**Work item:** Make a verbatim copy of all the records. Skip every image.

**Data listing:**
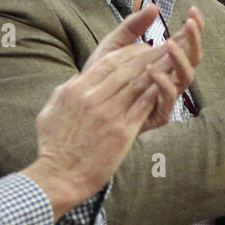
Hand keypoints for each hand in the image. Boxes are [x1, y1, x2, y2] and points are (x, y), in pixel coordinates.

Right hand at [24, 4, 202, 216]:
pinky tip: (169, 83)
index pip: (108, 62)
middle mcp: (94, 98)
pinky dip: (157, 91)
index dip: (129, 52)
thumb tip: (78, 78)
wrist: (59, 177)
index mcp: (77, 90)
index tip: (142, 47)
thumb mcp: (51, 110)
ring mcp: (109, 114)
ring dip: (158, 68)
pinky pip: (144, 105)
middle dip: (148, 55)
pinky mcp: (122, 131)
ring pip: (138, 83)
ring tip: (172, 58)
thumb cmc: (53, 147)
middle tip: (164, 47)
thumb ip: (66, 90)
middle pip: (127, 68)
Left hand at [84, 0, 203, 129]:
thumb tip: (154, 7)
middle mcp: (170, 78)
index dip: (193, 27)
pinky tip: (152, 70)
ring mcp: (166, 97)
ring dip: (181, 59)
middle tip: (190, 23)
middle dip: (194, 40)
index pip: (186, 42)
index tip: (193, 10)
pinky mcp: (158, 114)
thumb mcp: (113, 47)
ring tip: (171, 43)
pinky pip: (168, 99)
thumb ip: (132, 27)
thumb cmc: (99, 80)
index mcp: (163, 62)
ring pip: (186, 78)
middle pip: (193, 58)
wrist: (83, 114)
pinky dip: (163, 83)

**Output below:**
Hand keypoints for each hand in the image. Boxes are [x1, y1, x2, y2] and points are (x, y), in pixel coordinates.

Right hand at [24, 4, 202, 216]:
pinky tip: (169, 83)
index pip: (108, 62)
middle mcp: (94, 98)
pinky dip: (157, 91)
index dip: (129, 52)
thumb tip: (78, 78)
wrist: (59, 177)
index mcp: (77, 90)
index tip: (142, 47)
thumb mcp: (51, 110)
ring mcp: (109, 114)
ring dip: (158, 68)
pinky pip: (144, 105)
middle dip: (148, 55)
pinky mcp: (122, 131)
ring pip: (138, 83)
ring tip: (172, 58)
thumb cmc: (53, 147)
middle tip: (164, 47)
thumb ip: (66, 90)
middle pip: (127, 68)
Left hand at [84, 0, 203, 129]:
thumb tip: (154, 7)
middle mcp: (170, 78)
index dip: (193, 27)
pinky tip: (152, 70)
ring mcp: (166, 97)
ring dip: (181, 59)
middle tip: (190, 23)
middle dip: (194, 40)
index pip: (186, 42)
index tip: (193, 10)
pinky mcp: (158, 114)
thumb mcp: (113, 47)
ring tip: (171, 43)
pinky pip: (168, 99)
thumb ip: (132, 27)
thumb cmc: (99, 80)
index mcp: (163, 62)
ring pip: (186, 78)
middle pip: (193, 58)
wrist: (83, 114)
pinky dip: (163, 83)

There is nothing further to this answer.